- _Текст_
Пришли мы на Одер. В деревне Альт-Гроткау немецкие танки прорвали оборону. Командира убило, у нас осталось одно орудие. Я получила приказ по рации: «Стоять на прямой наводке, ни шагу назад!» Я сижу в обнимку с рацией, засыпанная землей, прощаюсь с жизнью. Вдруг появляется Шварц с пистолетом в руке и матом орет на меня, а я понять ничего не могу. Он выхватывает рацию, вытаскивает ящик и берет ожерелье — похоже, собирается меня пристрелить. Хорошо, рядом был капитан Гредякин. Шварц сунул ожерелье в планшет и скрылся. Больше я его не видела. А Гредякин нашел Шварца после войны в Одессе, позже Шварц уехал в Израиль.

 

Был случай на Украине, несколько солдат попросились домой у командира, мол, родная деревня в двух километрах. Их отпустили. Но они не вернулись в срок, их начали искать, сообщали СМЕРШу. Оказывается, они после бани заснули. Вот привели их в часть чистеньких. А нас выстроили на показательный расстрел. Никогда не забуду, ребят этих было четверо. Вывели их в белом нижнем белье, с крестами на груди. Они перекрестились, один руку не довел, и тут — автоматная очередь. И перед глазами тот, который руку не довел, падает и рука сама заканчивает крестное знамение. Нам было жутко.

- _Задание 1_
Перепишите из листинга без изменений всё, начиная со строки, содержащей «## Other Common Github Profile Sections», и заканчивая строкой, содержащей «and consistent way», включая обе эти строки.
Текст и листинг представляют собой независимые друг от друга материалы.

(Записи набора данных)
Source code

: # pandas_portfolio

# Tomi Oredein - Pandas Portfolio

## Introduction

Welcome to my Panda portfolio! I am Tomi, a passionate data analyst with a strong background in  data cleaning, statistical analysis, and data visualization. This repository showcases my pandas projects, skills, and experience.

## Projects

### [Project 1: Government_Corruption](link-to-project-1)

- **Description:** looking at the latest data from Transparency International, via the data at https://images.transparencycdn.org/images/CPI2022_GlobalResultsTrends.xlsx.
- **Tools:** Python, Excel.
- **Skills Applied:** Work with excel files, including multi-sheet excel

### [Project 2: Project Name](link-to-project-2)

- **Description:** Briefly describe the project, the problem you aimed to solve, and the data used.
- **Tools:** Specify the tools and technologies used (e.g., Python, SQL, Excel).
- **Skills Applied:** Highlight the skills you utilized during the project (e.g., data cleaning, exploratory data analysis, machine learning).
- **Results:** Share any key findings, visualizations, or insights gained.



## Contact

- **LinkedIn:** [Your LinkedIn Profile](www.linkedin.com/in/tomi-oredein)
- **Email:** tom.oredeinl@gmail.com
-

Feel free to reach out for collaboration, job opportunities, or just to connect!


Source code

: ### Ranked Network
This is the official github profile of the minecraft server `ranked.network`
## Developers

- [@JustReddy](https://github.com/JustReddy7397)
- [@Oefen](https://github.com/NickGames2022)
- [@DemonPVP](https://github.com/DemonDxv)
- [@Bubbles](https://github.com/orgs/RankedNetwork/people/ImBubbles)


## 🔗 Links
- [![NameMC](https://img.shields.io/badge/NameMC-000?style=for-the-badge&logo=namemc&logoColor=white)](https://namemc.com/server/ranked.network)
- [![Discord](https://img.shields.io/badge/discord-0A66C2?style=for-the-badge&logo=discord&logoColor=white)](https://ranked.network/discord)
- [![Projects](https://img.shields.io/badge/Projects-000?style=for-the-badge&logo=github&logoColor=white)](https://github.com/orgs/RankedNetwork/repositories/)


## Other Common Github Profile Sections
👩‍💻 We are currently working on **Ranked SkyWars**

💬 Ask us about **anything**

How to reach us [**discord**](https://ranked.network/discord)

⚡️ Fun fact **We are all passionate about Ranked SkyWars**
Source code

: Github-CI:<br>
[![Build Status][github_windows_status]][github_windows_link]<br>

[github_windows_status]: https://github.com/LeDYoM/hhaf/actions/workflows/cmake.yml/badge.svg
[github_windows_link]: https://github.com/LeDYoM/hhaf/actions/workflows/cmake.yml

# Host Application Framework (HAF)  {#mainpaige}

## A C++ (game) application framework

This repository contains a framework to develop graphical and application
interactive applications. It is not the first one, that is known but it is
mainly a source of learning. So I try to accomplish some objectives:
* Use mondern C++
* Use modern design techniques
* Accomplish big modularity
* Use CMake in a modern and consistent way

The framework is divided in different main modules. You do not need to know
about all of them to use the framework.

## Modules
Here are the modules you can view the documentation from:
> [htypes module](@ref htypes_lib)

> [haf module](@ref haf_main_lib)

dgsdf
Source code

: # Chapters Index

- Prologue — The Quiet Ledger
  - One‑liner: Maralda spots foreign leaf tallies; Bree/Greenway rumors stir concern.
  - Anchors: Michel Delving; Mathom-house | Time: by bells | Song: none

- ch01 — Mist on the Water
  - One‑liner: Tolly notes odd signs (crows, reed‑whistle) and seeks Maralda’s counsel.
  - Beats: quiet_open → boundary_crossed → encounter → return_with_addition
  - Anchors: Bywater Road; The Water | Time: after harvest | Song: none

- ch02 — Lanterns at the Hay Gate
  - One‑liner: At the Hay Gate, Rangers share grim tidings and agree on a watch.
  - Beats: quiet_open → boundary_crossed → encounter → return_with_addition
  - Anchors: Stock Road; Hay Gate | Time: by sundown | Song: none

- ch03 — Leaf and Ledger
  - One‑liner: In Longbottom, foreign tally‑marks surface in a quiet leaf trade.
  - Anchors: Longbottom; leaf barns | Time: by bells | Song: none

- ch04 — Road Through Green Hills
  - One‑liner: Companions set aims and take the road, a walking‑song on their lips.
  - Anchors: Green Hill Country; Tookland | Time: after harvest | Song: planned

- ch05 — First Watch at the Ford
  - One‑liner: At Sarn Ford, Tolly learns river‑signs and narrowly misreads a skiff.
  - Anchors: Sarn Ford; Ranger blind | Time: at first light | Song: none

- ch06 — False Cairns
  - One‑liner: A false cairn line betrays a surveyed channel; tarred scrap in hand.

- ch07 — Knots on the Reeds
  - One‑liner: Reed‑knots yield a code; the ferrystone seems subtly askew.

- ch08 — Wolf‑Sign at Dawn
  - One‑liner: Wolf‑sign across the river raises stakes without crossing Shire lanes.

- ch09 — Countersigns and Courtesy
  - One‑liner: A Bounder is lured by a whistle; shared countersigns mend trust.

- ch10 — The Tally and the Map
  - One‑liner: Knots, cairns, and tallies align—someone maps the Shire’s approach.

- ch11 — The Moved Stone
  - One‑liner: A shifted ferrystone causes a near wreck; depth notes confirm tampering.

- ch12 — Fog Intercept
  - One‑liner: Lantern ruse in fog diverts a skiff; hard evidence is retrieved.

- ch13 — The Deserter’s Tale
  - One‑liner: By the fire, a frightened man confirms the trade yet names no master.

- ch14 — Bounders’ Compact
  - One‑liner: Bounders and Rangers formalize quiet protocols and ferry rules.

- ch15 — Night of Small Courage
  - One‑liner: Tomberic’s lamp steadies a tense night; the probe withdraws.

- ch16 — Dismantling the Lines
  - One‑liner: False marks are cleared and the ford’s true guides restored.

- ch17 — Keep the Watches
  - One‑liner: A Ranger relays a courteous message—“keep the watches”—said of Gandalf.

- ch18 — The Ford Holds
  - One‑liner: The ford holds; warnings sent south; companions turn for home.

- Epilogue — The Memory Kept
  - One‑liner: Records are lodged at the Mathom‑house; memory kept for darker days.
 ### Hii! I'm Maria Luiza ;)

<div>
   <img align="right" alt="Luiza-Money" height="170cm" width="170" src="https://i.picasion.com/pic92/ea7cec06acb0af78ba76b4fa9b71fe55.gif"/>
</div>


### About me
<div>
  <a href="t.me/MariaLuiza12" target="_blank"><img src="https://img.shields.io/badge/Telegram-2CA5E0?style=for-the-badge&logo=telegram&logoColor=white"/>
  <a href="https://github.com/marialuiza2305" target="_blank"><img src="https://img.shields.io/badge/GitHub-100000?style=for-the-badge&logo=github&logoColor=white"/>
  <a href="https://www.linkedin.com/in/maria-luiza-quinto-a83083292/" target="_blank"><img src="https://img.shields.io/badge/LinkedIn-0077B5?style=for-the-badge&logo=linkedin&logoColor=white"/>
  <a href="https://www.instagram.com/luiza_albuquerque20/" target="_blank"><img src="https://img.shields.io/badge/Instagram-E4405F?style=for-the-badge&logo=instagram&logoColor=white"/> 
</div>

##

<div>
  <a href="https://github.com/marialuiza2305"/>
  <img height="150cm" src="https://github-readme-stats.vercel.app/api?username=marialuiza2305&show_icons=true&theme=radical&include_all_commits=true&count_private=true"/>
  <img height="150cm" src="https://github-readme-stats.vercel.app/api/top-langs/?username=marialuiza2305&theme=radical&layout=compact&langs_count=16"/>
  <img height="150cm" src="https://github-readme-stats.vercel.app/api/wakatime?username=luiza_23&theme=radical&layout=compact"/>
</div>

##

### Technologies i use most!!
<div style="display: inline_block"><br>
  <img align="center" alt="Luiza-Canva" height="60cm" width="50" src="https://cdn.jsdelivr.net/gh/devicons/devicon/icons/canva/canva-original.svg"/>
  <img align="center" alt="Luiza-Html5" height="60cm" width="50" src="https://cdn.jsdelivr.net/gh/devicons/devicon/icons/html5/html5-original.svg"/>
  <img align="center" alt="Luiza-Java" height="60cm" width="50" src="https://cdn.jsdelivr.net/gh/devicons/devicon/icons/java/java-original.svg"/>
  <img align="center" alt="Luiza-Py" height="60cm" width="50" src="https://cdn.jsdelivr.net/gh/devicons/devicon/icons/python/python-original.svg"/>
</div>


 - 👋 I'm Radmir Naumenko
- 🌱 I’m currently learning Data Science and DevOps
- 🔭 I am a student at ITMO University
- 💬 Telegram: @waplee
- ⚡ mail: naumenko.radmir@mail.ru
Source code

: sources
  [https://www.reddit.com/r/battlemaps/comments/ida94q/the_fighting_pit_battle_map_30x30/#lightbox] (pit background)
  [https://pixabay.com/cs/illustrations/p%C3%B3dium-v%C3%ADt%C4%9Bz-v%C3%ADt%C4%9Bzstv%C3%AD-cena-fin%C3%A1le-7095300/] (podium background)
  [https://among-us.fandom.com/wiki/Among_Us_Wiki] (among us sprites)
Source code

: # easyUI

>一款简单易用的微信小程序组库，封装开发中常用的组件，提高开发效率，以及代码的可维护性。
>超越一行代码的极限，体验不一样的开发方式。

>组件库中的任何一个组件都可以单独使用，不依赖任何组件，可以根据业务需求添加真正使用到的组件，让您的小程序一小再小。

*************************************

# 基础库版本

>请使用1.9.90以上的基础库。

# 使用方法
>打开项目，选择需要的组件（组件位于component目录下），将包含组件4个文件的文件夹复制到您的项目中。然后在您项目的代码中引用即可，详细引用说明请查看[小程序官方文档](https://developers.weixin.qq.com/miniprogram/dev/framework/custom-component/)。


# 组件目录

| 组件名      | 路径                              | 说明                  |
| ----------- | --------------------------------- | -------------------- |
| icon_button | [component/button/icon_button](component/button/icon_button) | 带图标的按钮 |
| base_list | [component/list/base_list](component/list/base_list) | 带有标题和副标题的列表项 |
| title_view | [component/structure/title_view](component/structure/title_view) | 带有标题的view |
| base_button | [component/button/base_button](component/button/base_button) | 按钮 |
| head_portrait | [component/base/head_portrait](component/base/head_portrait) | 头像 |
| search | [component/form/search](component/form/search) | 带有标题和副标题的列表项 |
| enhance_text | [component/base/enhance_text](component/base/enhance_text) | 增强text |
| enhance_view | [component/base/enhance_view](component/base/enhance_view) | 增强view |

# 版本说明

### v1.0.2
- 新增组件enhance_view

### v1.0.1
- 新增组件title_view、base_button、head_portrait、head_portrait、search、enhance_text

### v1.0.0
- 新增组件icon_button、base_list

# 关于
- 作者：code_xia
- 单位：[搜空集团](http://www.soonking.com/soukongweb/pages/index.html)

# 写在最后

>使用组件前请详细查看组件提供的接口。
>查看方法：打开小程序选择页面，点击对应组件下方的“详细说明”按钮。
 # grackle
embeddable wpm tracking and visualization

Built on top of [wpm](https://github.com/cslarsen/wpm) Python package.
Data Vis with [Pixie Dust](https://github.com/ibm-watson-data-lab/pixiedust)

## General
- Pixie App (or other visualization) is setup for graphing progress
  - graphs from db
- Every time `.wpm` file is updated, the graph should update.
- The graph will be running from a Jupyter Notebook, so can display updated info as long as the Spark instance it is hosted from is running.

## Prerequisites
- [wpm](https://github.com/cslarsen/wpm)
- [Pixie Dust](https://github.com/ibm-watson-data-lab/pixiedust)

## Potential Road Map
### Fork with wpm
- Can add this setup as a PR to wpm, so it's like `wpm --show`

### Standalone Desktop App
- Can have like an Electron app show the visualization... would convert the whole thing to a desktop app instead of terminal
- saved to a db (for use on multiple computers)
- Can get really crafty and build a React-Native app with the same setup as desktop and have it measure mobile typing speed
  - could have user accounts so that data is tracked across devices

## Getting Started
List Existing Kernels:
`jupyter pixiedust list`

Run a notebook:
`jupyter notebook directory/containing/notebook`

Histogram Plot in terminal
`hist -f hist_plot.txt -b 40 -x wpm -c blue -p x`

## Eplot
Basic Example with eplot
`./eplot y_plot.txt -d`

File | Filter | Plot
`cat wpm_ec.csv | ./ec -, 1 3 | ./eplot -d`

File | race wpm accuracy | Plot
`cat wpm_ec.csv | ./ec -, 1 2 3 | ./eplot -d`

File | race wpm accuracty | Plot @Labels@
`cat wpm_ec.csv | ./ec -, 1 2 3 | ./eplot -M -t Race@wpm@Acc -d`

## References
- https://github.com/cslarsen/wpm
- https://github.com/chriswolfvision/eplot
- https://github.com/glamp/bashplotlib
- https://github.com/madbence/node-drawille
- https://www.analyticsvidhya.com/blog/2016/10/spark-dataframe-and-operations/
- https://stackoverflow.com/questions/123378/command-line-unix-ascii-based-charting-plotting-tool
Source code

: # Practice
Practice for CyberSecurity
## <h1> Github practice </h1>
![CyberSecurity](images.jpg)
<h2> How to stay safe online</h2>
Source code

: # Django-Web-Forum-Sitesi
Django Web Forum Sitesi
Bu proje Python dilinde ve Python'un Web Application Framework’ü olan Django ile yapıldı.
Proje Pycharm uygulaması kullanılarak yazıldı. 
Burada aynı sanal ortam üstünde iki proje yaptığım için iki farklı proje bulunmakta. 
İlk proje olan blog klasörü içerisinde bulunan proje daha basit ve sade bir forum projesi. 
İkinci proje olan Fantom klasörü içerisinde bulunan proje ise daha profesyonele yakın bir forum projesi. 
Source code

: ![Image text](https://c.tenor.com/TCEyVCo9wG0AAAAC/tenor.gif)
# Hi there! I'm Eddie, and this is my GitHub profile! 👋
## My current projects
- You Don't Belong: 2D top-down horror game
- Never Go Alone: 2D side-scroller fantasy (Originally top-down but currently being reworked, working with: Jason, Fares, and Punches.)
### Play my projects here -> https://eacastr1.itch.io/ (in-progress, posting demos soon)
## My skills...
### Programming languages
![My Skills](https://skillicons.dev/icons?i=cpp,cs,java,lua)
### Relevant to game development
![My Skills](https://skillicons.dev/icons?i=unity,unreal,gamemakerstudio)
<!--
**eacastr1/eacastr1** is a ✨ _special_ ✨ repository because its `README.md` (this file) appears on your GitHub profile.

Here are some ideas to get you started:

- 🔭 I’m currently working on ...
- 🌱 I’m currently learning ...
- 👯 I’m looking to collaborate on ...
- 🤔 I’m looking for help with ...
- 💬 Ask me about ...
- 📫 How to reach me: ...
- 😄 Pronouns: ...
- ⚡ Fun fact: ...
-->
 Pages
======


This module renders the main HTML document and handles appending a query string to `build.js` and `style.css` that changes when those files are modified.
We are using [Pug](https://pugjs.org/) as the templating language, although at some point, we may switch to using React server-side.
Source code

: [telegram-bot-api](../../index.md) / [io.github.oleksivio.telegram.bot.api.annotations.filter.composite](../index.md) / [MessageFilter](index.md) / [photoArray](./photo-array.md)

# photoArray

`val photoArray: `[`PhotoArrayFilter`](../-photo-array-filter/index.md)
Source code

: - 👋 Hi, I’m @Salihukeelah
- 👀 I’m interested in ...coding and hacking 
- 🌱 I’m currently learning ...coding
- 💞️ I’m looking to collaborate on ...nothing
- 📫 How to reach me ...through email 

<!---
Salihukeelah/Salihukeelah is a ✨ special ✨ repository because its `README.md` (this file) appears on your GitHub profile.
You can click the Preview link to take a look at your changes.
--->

- _Задание 2_
Выпишите все географические названия из текста в начальной форме в порядке их появления.

- _Ожидаемый ответ 1_
## Other Common Github Profile Sections
👩‍💻 We are currently working on **Ranked SkyWars**

💬 Ask us about **anything**

How to reach us [**discord**](https://ranked.network/discord)

⚡️ Fun fact **We are all passionate about Ranked SkyWars**
Source code

: Github-CI:<br>
[![Build Status][github_windows_status]][github_windows_link]<br>

[github_windows_status]: https://github.com/LeDYoM/hhaf/actions/workflows/cmake.yml/badge.svg
[github_windows_link]: https://github.com/LeDYoM/hhaf/actions/workflows/cmake.yml

# Host Application Framework (HAF)  {#mainpaige}

## A C++ (game) application framework

This repository contains a framework to develop graphical and application
interactive applications. It is not the first one, that is known but it is
mainly a source of learning. So I try to accomplish some objectives:
* Use mondern C++
* Use modern design techniques
* Accomplish big modularity
* Use CMake in a modern and consistent way

- _Ожидаемый ответ 2_
Одер, Альт-Гроткау, Одесса, Израиль, Украина